Irene Cano: la guardiana del discurso público en España
En España existen figuras cuya influencia es enorme y, sin embargo, su presencia pública es casi invisible. Ese es el caso de Irene Cano, directora general de Meta en España y Portugal desde 2012. En un país donde las redes sociales moldean la conversación pública, la opinión política y el consumo informativo, Cano es —sin exagerar— la persona más cercana al interruptor digital que sostiene buena parte del debate nacional. Y aun así, fuera del sector tecnológico, casi nadie sabría reconocerla. Meta —matriz de Facebook, Instagram y WhatsApp— es un gigante global, pero su impacto es profundamente local. Ahí es donde la figura de Irene Cano se vuelve relevante… y también polémica.

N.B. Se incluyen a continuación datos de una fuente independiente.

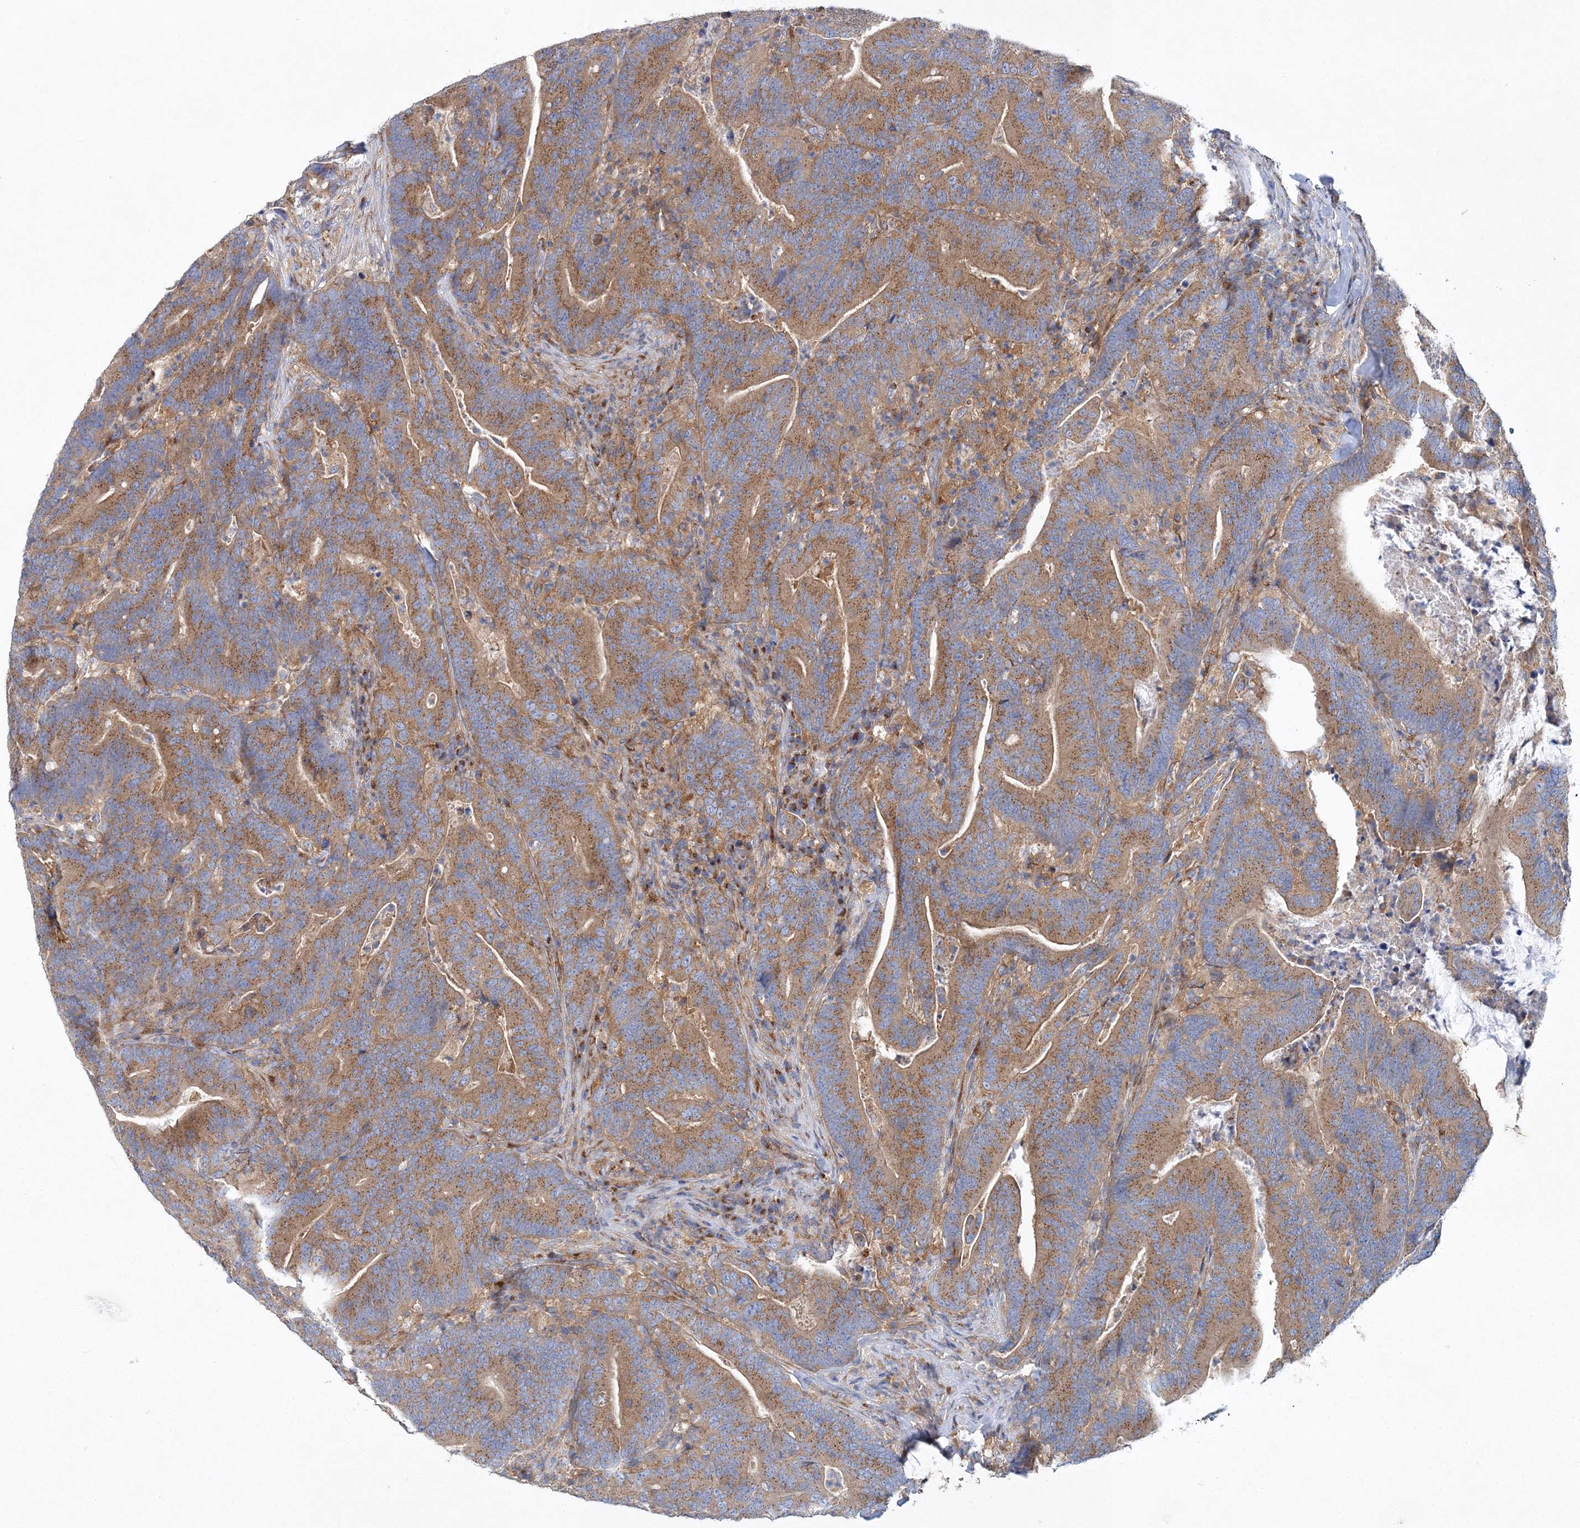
{"staining": {"intensity": "moderate", "quantity": ">75%", "location": "cytoplasmic/membranous"}, "tissue": "colorectal cancer", "cell_type": "Tumor cells", "image_type": "cancer", "snomed": [{"axis": "morphology", "description": "Adenocarcinoma, NOS"}, {"axis": "topography", "description": "Colon"}], "caption": "Colorectal cancer stained with a brown dye shows moderate cytoplasmic/membranous positive expression in approximately >75% of tumor cells.", "gene": "SEC23IP", "patient": {"sex": "female", "age": 67}}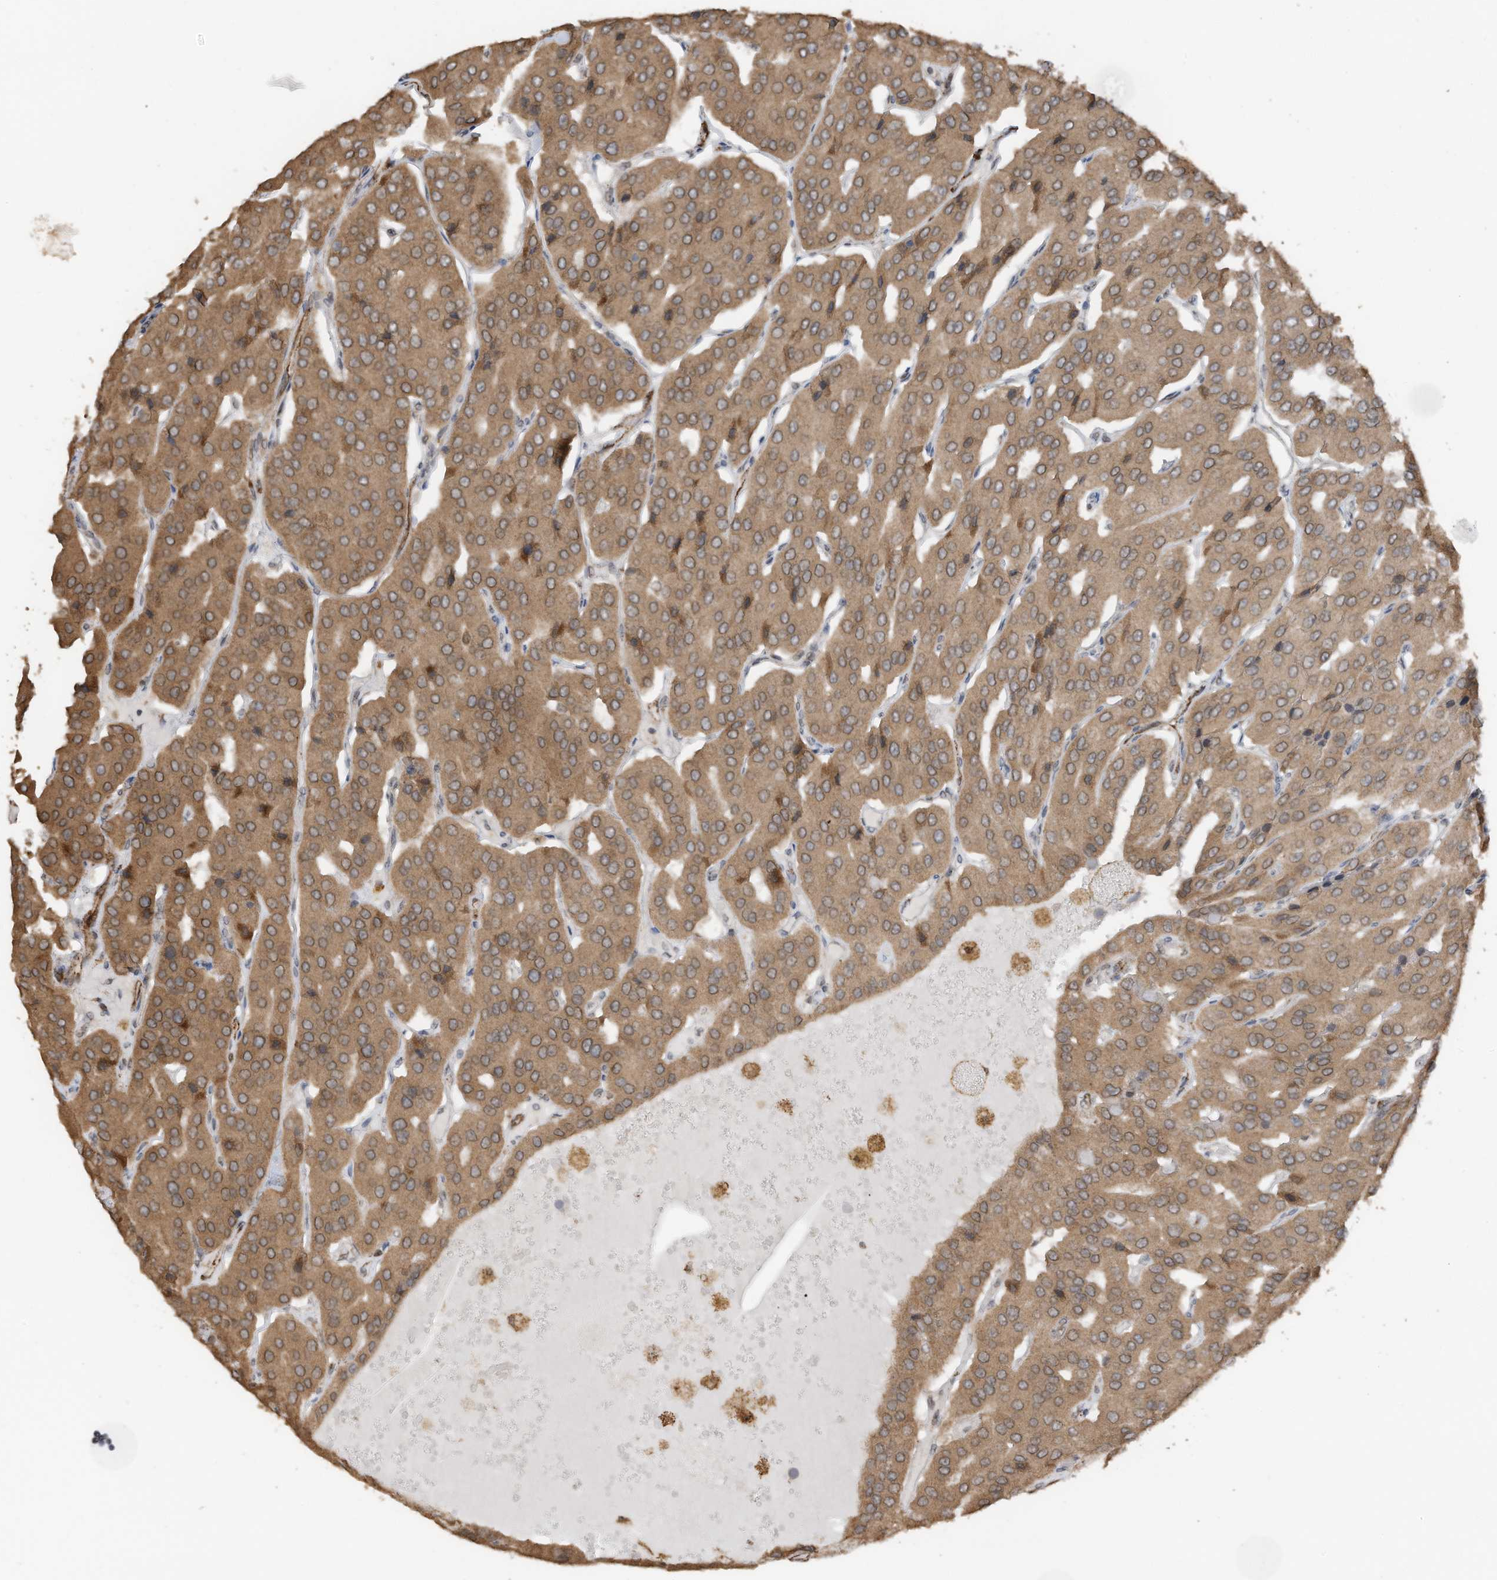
{"staining": {"intensity": "moderate", "quantity": ">75%", "location": "cytoplasmic/membranous"}, "tissue": "parathyroid gland", "cell_type": "Glandular cells", "image_type": "normal", "snomed": [{"axis": "morphology", "description": "Normal tissue, NOS"}, {"axis": "morphology", "description": "Adenoma, NOS"}, {"axis": "topography", "description": "Parathyroid gland"}], "caption": "Human parathyroid gland stained with a brown dye demonstrates moderate cytoplasmic/membranous positive positivity in approximately >75% of glandular cells.", "gene": "ERLEC1", "patient": {"sex": "female", "age": 86}}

Cano representa a una de las Big Tech más poderosas del mundo en un país especialmente sensible al clima informativo. En entrevistas suele hablar de digitalización, liderazgo, conciliación y futuro tecnológico. Su tono es amable, corporativo, casi aséptico. Nada en su discurso remite a grandes batallas ideológicas. Pero el debate no está en lo que dice, sino en lo que encarna. Porque, le guste o no, Irene Cano es la cara visible de una empresa que decide qué se puede publicar, qué se oculta, qué se penaliza y quién puede expresarse con normalidad en la plaza pública digital. Eso la convierte en un personaje inevitablemente político, aunque ella no se presente como tal.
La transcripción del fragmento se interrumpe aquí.